Edit wiki/stem/biology-and-medicine.md — Applications of Math

---
visibility: public-edit
---

# biology and medicine

biology resisted mathematization longer than physics. living systems are messy, stochastic, and deeply complex. but math is steadily becoming biology's most powerful tool — and in medicine, mathematical errors are measured in lives.

## population dynamics

the lotka-volterra equations model predator-prey interactions:
- prey grow exponentially when predators are scarce
- predators grow when prey are abundant
- the system oscillates: more prey → more predators → fewer prey → fewer predators → more prey → ...

this is a pair of coupled differential equations, and the oscillating solution explains real population cycles (like the famous lynx-hare cycle in canadian fur trapping records). the math predicts the qualitative behavior — boom and bust — without knowing anything about the specific animals. [[calculus-as-thinking|calculus]] is the language here: growth, decay, rates of change, equilibrium points — all the core concepts show up in biological modeling.

more sophisticated models handle competition, mutualism, migration, and age structure. conservation biology uses these to predict extinction risk and design nature reserves.

## epidemiology

the SIR model (susceptible → infected → recovered) is the foundation of epidemic modeling. it's three differential equations:
- dS/dt = -βSI (susceptible people get infected at a rate proportional to contact with infected)
- dI/dt = βSI - γI (infected people either infect others or recover)
- dR/dt = γI (recovered people are immune)

the basic reproduction number R₀ — how many people one infected person infects on average — determines whether an epidemic grows or dies out. R₀ > 1 means epidemic; R₀ < 1 means it fizzles.

during COVID, everyone suddenly cared about these models. "flatten the curve" was a mathematical statement: reduce β (through masking, distancing) to keep the infection peak below hospital capacity. the math was simple; getting people to act on it was the hard part.

## genetics and bioinformatics

DNA is a string over a 4-letter alphabet (A, T, C, G). comparing DNA sequences is a string-matching problem. finding genes is a pattern-recognition problem. building evolutionary trees is a graph theory problem.

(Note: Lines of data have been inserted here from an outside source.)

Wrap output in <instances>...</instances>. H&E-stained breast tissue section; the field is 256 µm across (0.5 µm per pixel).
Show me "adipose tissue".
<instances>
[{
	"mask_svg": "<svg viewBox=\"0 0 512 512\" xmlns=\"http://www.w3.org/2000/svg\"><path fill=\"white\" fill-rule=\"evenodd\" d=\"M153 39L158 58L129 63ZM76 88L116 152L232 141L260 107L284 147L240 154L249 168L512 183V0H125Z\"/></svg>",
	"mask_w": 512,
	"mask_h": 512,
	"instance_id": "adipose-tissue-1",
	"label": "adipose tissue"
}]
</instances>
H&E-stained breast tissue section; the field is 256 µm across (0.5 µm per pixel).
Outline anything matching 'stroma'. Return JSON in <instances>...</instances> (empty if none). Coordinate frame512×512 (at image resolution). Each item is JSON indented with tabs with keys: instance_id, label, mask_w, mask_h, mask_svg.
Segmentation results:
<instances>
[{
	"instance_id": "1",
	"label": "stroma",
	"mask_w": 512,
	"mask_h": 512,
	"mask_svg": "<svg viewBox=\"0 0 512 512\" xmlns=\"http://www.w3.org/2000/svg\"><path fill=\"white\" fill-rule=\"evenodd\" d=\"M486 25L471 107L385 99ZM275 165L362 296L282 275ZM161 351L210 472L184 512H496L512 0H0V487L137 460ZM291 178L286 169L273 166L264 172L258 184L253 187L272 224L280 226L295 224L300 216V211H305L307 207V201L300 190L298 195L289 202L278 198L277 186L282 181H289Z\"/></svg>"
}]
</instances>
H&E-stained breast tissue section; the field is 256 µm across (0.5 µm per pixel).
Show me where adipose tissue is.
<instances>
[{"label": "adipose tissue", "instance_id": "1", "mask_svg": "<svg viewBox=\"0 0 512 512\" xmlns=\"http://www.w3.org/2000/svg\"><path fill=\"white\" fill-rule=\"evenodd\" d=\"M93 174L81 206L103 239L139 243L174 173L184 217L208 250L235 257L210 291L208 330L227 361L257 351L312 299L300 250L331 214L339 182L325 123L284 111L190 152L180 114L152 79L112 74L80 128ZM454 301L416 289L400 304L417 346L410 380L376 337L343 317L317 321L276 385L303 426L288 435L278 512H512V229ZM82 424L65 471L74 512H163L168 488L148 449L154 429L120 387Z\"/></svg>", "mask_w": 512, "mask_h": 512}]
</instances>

the human genome project was as much a computational/mathematical achievement as a biological one. sequence alignment algorithms (like BLAST) use dynamic programming — a mathematical technique — to compare your DNA sequence against billions of known sequences in seconds.

CRISPR guide RNA design, protein structure prediction (AlphaFold), and drug-target interaction modeling are all mathematical problems at their core.

## EEG and brain signal processing

in my research on anesthetics and brain monitoring, the raw data is EEG signals — electrical voltage measurements from electrodes on the scalp. the raw signal is a mess: brain activity plus muscle artifacts, eye blinks, electrical noise.

the math pipeline:
1. **fourier analysis** decomposes the signal into frequency bands (delta 0.5-4 Hz, theta 4-8 Hz, alpha 8-13 Hz, beta 13-30 Hz, gamma 30+ Hz)
2. **filtering** removes artifacts and noise
3. **classification** — in our case, a CNN trained on spectrogram images to detect depth of anesthesia

the same [[engineering-and-modeling|signal processing techniques]] used in engineering — fourier transforms, wavelets, spectral methods — are critical here.

the goal: can we tell from brain signals alone how deeply anesthetized a patient is? too light and they might wake up during surgery. too deep and you risk complications. the math turns a subjective clinical judgment into an objective measurement — exactly the [[counting-and-measurement|counting and measurement]] problem, but for consciousness.

## medical statistics

clinical trials are [[probability-in-daily-life|probability]] in its highest-stakes application. does this drug work, or did we get lucky with our sample? p-values, confidence intervals, randomization, blinding — the entire machinery of evidence-based medicine is statistical.

and the errors are consequential. p-hacking (running many statistical tests until one comes out significant) has contributed to a replication crisis across biomedical research. base rate neglect in diagnostic testing (see [[probability-in-daily-life|probability]]) leads to unnecessary procedures and missed diagnoses. getting the math right literally saves lives.

## the deep point

biology is where math meets the messiest, most complex systems we know. the models are always dramatically simplified — a cell is not a differential equation, and a brain is not a neural network. but the simplifications reveal structure that would be invisible otherwise. the SIR model doesn't capture every detail of epidemic spread, but it explains *why* epidemics have the shape they do. that explanatory power — seeing the pattern through the noise — is what math brings to biology.